** Selected text **
begin

How to love yourself more (and social media less)
The longest and most intense relationship you’ll ever have is with yourself. So, before you worry about friendships, potential dates or significant others, you need to make sure you’re in love with yourself. And if your relationship with social media is stopping you, we’re here to help you out.
We all know that social media doesn’t represent the reality of life (just search the hashtag ‘Instagram vs Reality’ for a dose of truth) but it’s still hard to resist a peek into that tantalisingly ‘perfect’ world. Seeing so many people seemingly living their #bestlives encourages us to reflect on our own lives and draw comparisons, and this can have a really negative impact on our mental health.
Social media companies have even begun to acknowledge this too. Earlier this year, Instagram announced that they will be hiding the number of likes and video views in an attempt to combat concerns that using the app can trigger low self-worth, particularly amongst younger people.
It’s important to remind yourself that what you’re actually seeing online is more like a ‘best bits’ compilation, and it needs to be taken with a pinch of salt. Watch this video and see how our celebrities, who often rely on social media for their careers, avoid falling down that bleak social media rabbit hole.
How to make social media work for you
If you’re finding that the ‘compare and despair’ effect is getting the better of you, take control. Here’s a recap of some top tips from our social media-savvy celebs:
Take a digital detox or try limiting when you use social media. Like Lots Holloway says, “If you’re on social media a lot in the day, try not to be in the evening.”
Get some perspective. As Jada Sezer explains, “Everyone only posts the best things – no one’s really posting about the bad days. Don’t forget that people have those bad days and people do feel lonely and get sad – and that’s absolutely normal.”

end

** Given exercise 1 **
Which relationships does the article on social media and self-love say to worry about only after your relationship with yourself? List them.
** Given exercise 2 **
Write out the article's passage from "The longest and" up to and including "our mental health.", substituting "wellbeing" for "mental health".
** Given exercise 3 **
According to the article on social media and self-love, what did Instagram announce it would hide?

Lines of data
begin

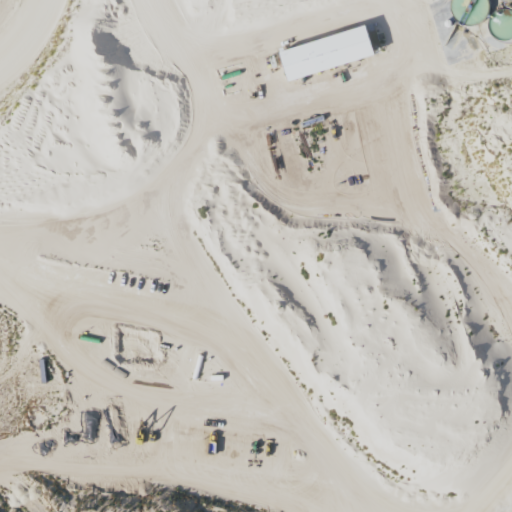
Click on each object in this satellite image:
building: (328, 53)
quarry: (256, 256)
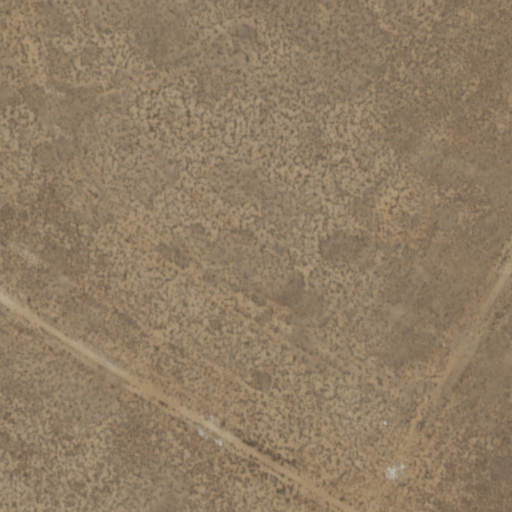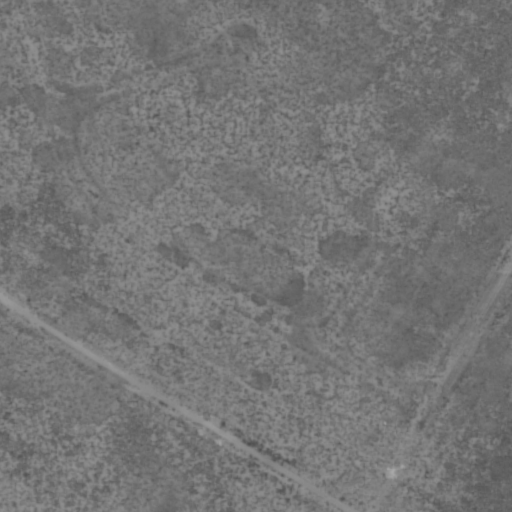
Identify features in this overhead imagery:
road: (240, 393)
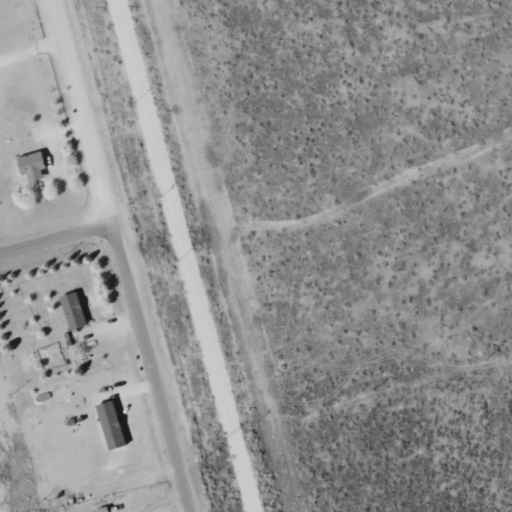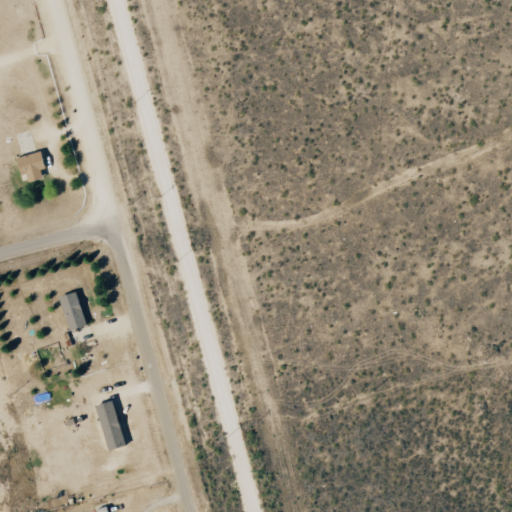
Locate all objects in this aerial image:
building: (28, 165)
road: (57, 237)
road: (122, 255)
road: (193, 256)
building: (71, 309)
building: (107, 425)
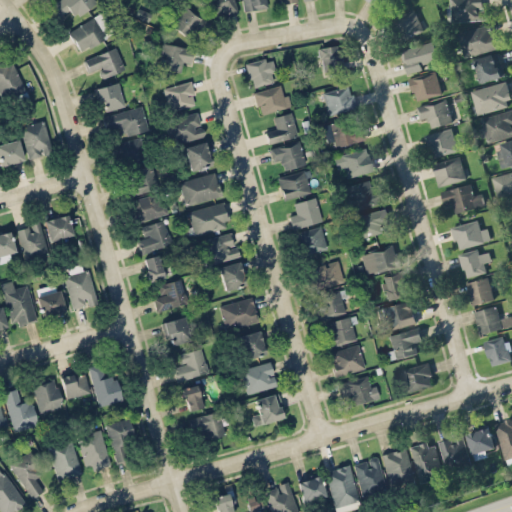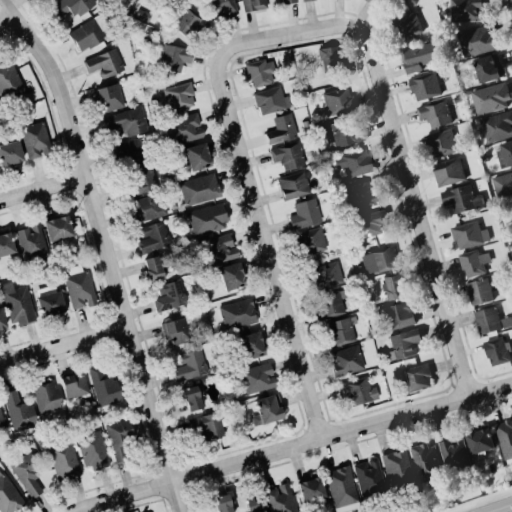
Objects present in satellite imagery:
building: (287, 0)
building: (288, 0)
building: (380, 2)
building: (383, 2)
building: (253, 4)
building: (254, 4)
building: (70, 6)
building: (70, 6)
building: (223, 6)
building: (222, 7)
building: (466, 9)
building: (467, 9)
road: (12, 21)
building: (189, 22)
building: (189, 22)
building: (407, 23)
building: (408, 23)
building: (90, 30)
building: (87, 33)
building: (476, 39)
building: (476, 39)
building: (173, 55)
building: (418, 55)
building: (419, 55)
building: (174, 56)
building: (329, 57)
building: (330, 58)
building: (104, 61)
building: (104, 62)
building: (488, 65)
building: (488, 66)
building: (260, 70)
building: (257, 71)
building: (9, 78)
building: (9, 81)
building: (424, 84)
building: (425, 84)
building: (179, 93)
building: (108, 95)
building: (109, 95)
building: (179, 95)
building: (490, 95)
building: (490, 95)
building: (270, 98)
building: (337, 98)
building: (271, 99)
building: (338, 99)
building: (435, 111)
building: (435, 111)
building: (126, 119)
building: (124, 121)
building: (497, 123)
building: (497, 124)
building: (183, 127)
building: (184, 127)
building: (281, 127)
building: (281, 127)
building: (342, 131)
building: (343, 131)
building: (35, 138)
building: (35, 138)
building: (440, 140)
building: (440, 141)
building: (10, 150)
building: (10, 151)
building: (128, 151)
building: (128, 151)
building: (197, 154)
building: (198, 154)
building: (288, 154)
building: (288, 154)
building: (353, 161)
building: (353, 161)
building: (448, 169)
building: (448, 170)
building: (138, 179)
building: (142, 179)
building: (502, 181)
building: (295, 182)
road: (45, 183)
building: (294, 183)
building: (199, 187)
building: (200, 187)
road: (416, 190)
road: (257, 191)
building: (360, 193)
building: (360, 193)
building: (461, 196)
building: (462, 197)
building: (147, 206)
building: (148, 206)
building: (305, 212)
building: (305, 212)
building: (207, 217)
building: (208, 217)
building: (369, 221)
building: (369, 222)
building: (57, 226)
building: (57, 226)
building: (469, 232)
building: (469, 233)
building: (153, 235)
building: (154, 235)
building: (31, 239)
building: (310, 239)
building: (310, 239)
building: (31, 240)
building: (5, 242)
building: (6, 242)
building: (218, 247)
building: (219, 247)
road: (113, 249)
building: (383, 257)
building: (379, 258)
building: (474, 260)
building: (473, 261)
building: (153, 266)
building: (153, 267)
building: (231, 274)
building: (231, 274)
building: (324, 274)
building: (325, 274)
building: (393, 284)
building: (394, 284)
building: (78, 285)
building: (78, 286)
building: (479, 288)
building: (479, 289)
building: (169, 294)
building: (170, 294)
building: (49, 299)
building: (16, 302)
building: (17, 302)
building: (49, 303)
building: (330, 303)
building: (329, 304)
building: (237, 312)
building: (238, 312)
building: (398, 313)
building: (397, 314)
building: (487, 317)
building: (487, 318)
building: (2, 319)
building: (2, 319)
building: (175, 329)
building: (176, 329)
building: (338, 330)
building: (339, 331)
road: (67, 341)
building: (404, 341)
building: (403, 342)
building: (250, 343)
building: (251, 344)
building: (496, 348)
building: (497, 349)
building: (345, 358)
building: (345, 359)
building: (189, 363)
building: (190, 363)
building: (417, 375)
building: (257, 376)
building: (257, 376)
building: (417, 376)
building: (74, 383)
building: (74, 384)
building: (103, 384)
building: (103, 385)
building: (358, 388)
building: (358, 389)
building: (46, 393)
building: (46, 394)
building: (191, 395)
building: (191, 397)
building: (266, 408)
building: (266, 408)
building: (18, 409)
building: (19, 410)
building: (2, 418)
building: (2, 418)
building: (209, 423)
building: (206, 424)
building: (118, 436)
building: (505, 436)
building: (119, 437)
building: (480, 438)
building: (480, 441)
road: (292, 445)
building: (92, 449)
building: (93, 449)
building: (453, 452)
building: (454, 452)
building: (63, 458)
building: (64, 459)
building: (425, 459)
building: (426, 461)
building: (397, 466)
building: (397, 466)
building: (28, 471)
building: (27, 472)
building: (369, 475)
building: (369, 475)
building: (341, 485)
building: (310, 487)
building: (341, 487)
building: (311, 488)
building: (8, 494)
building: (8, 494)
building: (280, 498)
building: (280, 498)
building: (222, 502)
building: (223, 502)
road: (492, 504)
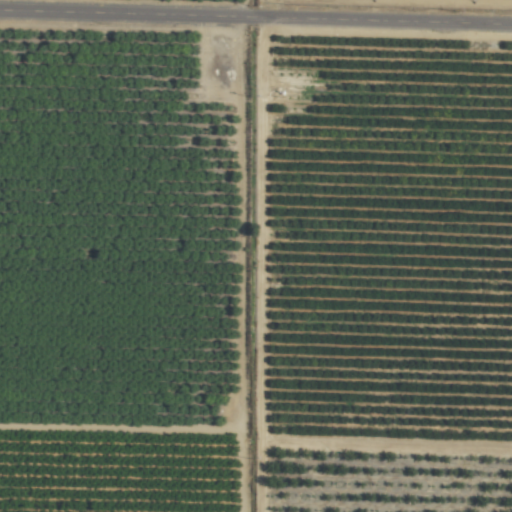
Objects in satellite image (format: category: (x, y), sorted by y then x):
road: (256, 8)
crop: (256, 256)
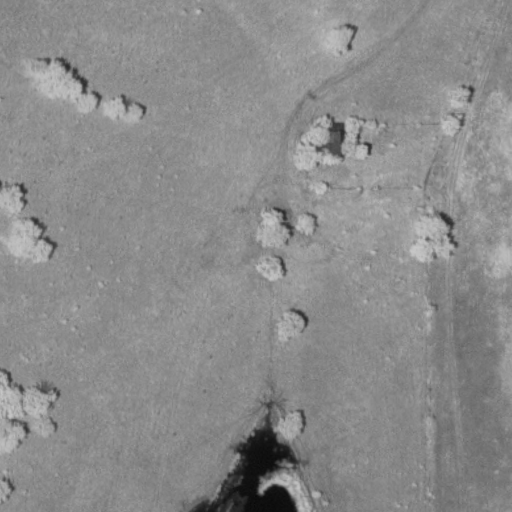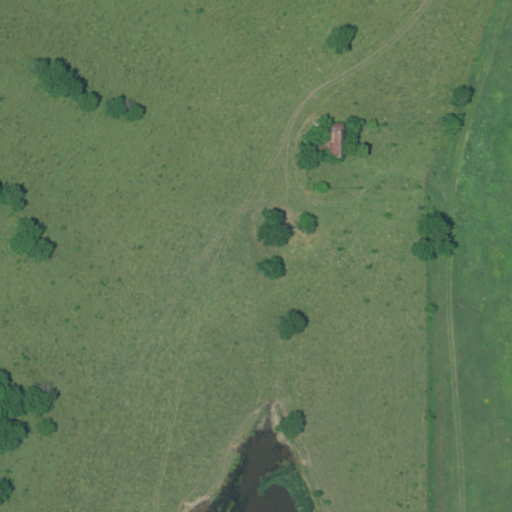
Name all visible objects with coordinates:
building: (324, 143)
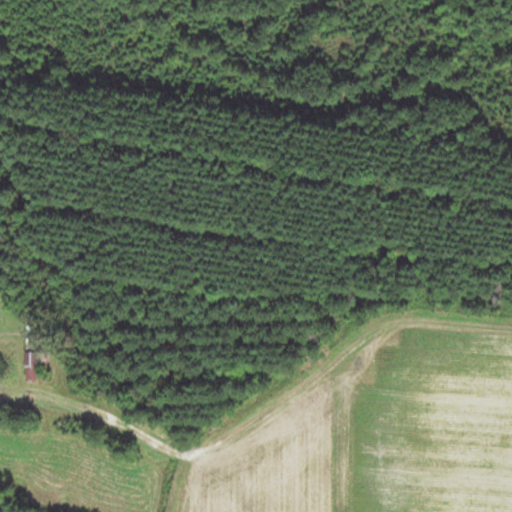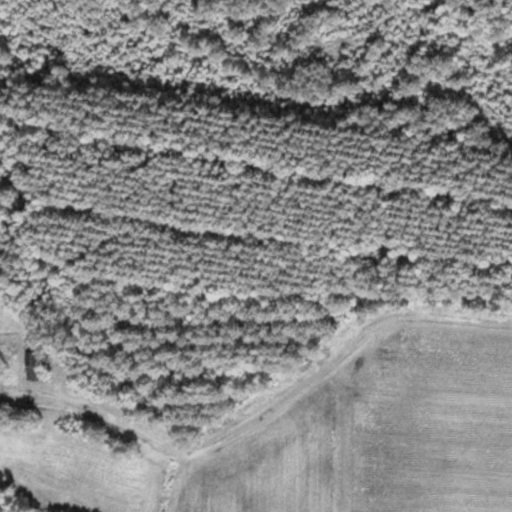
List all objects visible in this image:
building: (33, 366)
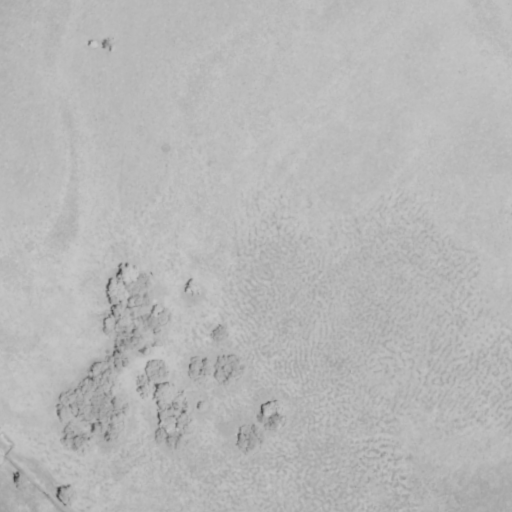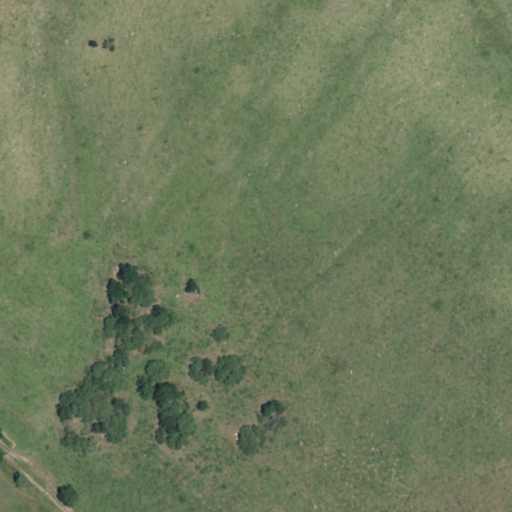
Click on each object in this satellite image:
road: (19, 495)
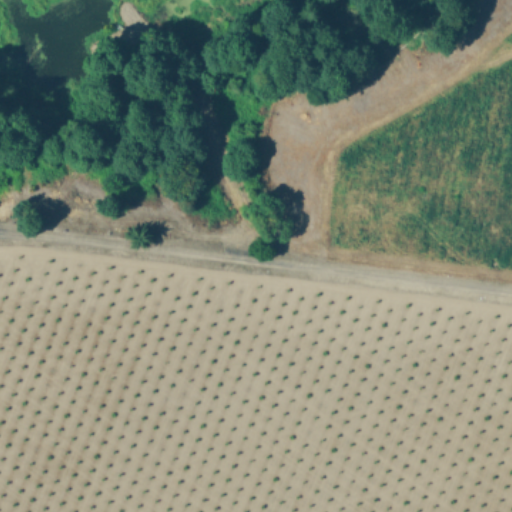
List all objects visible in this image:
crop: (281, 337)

end

** Expected output 1 **
Friendships, potential dates, significant others

** Expected output 2 **
The longest and most intense relationship you’ll ever have is with yourself. So, before you worry about friendships, potential dates or significant others, you need to make sure you’re in love with yourself. And if your relationship with social media is stopping you, we’re here to help you out.
We all know that social media doesn’t represent the reality of life (just search the hashtag ‘Instagram vs Reality’ for a dose of truth) but it’s still hard to resist a peek into that tantalisingly ‘perfect’ world. Seeing so many people seemingly living their #bestlives encourages us to reflect on our own lives and draw comparisons, and this can have a really negative impact on our wellbeing.

** Expected output 3 **
The number of likes and video views.